2/19手のひらのあなた「パイセーン、こっち、こっちぃ!」
クララちゃんに手を引かれて、私がやって来たのは魔具研の師団室だった。
中に入るとイルマくんとアスモデウスくんもいる。
「見てこれ、かわいいっしょ!!」
「……これは、イルマくんとアスモデウスくん、かな?」
クララちゃんの手の上にはス魔ホと同じくらいの、人形?みたいなものが二体立っていた。イルマくんとアスモデウスくんにそっくりだ。
「そう! これはマチぬいとアズぬい!」
「ぬい?」
「これです」
イルマくんが出してきてくれたのは顔も服もない、まっさらなぬいぐるみだ。アスモデウスくんが手に取ると、途端にクララちゃんそっくりになる。
「このぬいぐるみに魔力を込めると、その時に思う相手の姿になるのです」
「へー。……アスモデウスくん、クララちゃんのことを思ったの?」
「それは、先輩にわかりやすいかと! ともかく、先輩もお一つどうぞ」
「そんな焦らなくても。ありがと」
受け取ったぬいぐるみに魔力を込めると、するっとメフィスト様の姿に変わる。
「……」
「あはは、メフィぬいだあ」
「先輩……?」
イルマくんが不思議そうに私の顔を覗き込んだ。
「や、かわいいね、これ」
手の中のメフィスト様のぬいぐるみは崩れ落ちそうなくらいかわいい。
メフィぬいは私の手からぴょんと飛び降りるとイルマくんの前で跪いた。
「え、これは」
イルマくんが困った顔で私を見る。
「この、ぬいって本人と同じ動きする?」
「というより、魔力を込めた者が思っているとおりに動くようです」
「あー、なるほど」
私はメフィスト様がイルマくんを王だと認めたことを知っている。メフィスト様ならこうするだろうなって私が考えている動きをしているんだな。
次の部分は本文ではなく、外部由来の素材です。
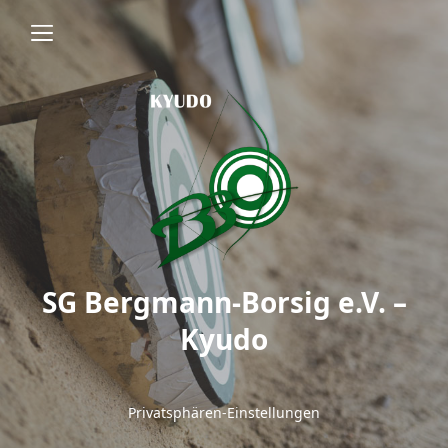
SG Bergmann-Borsig e.V. –
Kyudo
Privatsphären-Einstellungen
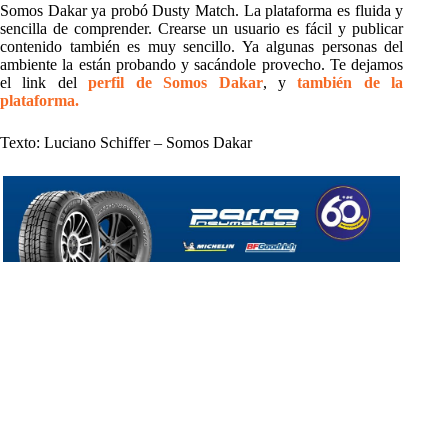
Somos Dakar ya probó Dusty Match. La plataforma es fluida y
sencilla de comprender. Crearse un usuario es fácil y publicar
contenido también es muy sencillo. Ya algunas personas del
ambiente la están probando y sacándole provecho. Te dejamos
el link del
perfil de Somos Dakar
, y
también de la
plataforma.
Texto: Luciano Schiffer – Somos Dakar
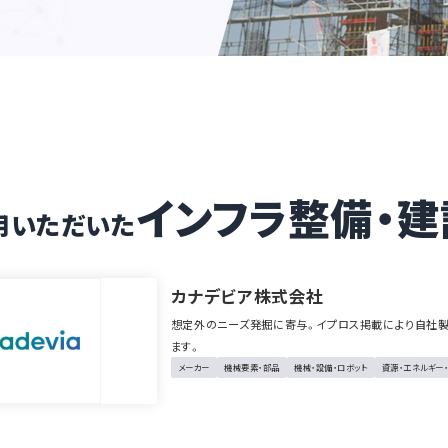
インフラ整備・
建
用いただいた
カナデビア株式会社
想定外のニーズ発掘に寄与。イプロス掲載により自社
ます。
メーカー
機械要素・部品
機械・設備・ロボット
資源・エネルギー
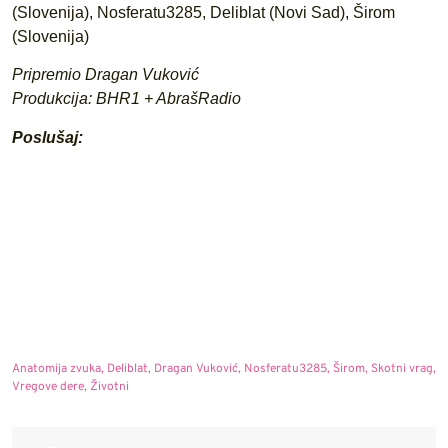
(Slovenija), Nosferatu3285, Deliblat (Novi Sad), Širom
(Slovenija)
Pripremio Dragan Vuković
Produkcija: BHR1 + AbrašRadio
Poslušaj:
Anatomija zvuka
,
Deliblat
,
Dragan Vuković
,
Nosferatu3285
,
Širom
,
Skotni vrag
,
Vregove dere
,
Životni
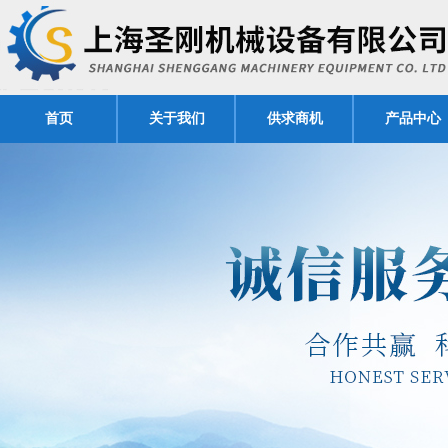
首页
关于我们
供求商机
产品中心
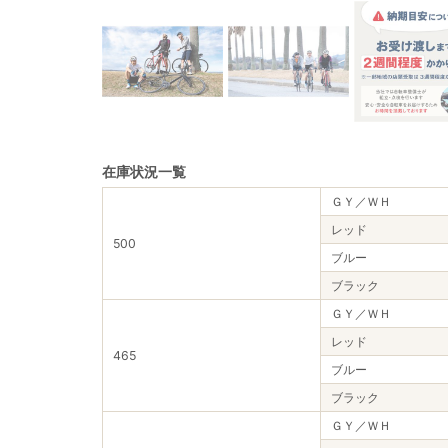
在庫状況一覧
ＧＹ／ＷＨ
レッド
500
ブルー
ブラック
ＧＹ／ＷＨ
レッド
465
ブルー
ブラック
ＧＹ／ＷＨ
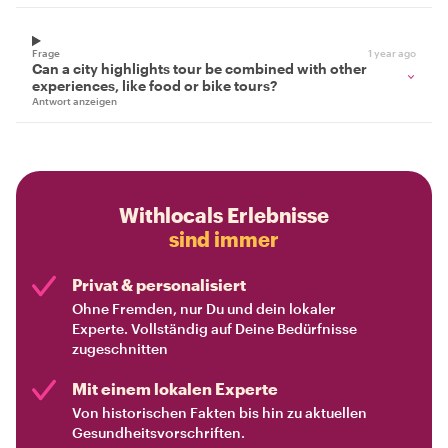
Frage
1 year ago
Can a city highlights tour be combined with other
experiences, like food or bike tours?
Antwort anzeigen
Withlocals Erlebnisse
sind immer
Privat & personalisiert
Ohne Fremden, nur Du und dein lokaler
Experte. Vollständig auf Deine Bedürfnisse
zugeschnitten
Mit einem lokalen Experte
Von historischen Fakten bis hin zu aktuellen
Gesundheitsvorschriften.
メフィぬいはすちゃっと立ち上がると、私の元に戻ってきた。そして指に口を付けてから頬ずりをする。
「……先輩」
「……なにかな、アスモデウスくん」
「不健全なので他所でやっていただけますか」
「ヒトの主人を不健全とか言わないでくれる!?」
その間にメフィぬいは手から腕に登り、肩まで上がってきた。
「これ、どのくらい保つの?」
「込めた魔力量に寄りますが、一日くらいです。追加で魔力を込めればもっと保ちますよ」
「なるほど」
頬ずりするメフィぬいを撫でる。
ちょっと、癖になりそうな可愛さだ。